The PYD seeks to establish an autonomous state in northern Syria, just south of Turkey's border. Erdogan, however, wants to push YPG fighters out of this region in order to set up his security zone, where Syrians who have fled the war to Turkey could be resettled.
In an opinion article published by The New York Times, Erdogan lauded Trump's withdrawal and pledged that Turkey would install "popularly elected councils" in northern Syria that would be open to citizens "with no links to terrorist groups." Turkey's attacks on Kurdish regions have forced the YPG to halt the fight against IS.
One possible scenario
It has been reported that Trump agrees with Erdogan's proposed security zone. The proposed corridor would be 32 kilometers (19 miles) wide. Erdogan appears prepared to insist that Turkey alone would establish and police the zone. But it is unclear whether US officials would agree to this.
The Russia analyst Kerim Has believes that Erdogan and Trump have already struck an agreement regarding the future of Kurds in Syria. He thinks that Turkey does not plan to attack YPG fighters after the US troops withdraw, and that the militia will leave the security zone of its own volition. Has said this process could culminate in the emergence of a Syrian Kurdistan, similar to the autonomous zone in northern Iraq. This, Has said, would happen with Turkey's consent and support.
But what would Russian officials think of a security zone created by the United States and Turkey? Has said the Kremlin intended to hand control over all of Syria to its dictator president, Bashar Assad. However, even Russian officials do envision a form of autonomy for Kurds, albeit of a cultural rather than political nature.

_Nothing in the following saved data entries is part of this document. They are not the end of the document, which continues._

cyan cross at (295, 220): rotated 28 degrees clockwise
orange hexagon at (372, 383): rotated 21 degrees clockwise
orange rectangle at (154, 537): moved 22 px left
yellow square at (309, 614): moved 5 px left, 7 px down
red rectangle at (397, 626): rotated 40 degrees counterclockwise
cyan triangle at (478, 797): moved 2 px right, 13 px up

Murat Yesiltas, who specializes in security at SETA, the Foundation for Political, Economic and Social Research, does not believe that Assad would be able to guarantee the safety and stability of the region east of the Euphrates. For that reason, he said, Russian officials could be open to political alternatives.
Erdogan's red line
The Euphrates had represented something of a red line for Turkish officials. For months, Erdogan has been threatening to launch a military operation to take the city of Manbij, which lies about 30 kilometers west of the river in northern Syria. YPG fighters have remained in the city since 2016, when they drove out IS alongside the US-backed Syrian Democratic Forces. US officials have assured Turkey that the Kurds would eventually withdraw.
Following the announcement that the United States would withdraw its troops, YPG forces called on Assad to send soldiers to prevent an attack by Turkey. The militia pulled several hundred fighters from Manbij, and Assad's troops were stationed on the outskirts of the city. Now, Russian military police officers are patrolling in the vicinity, at times alongside YPG fighters. That angers officials in Turkey.
Russian officials want to see troops loyal to Assad retake control of Manbij. Therefore, said Has, the Russia analyst, the Kremlin is unlikely to agree to plans for a military offensive by Turkish troops to take the city. Russian officials would only sign on, he said, if Erdogan would agree to immediately hand control of the city over to Assad.
Idlib demilitarized zone
Has said Putin was eager to see progress in the Idlib region. In September, Russia and Turkey had struck a deal to transform the rebel stronghold into a demilitarized zone.
The agreement also stipulated that heavy weapons and "all radical fighters" would leave the area. The parties shared the goal of getting the al-Qaida affiliate Hayat Tahrir al-Sham (HTS) to withdraw from the region. However, Turkish officials had additionally wanted to prevent Assad from launching a military camping to take Idlib, which would have sent many fleeing across the border.
Most of the conditions necessary for the demilitarized zone have not been met. HTS, which has been battling anti-government forces backed by Turkey, has even gained ground. Has said he expected Putin to urge Turkey to push HTS out of the area — or step aside and let Russia do so.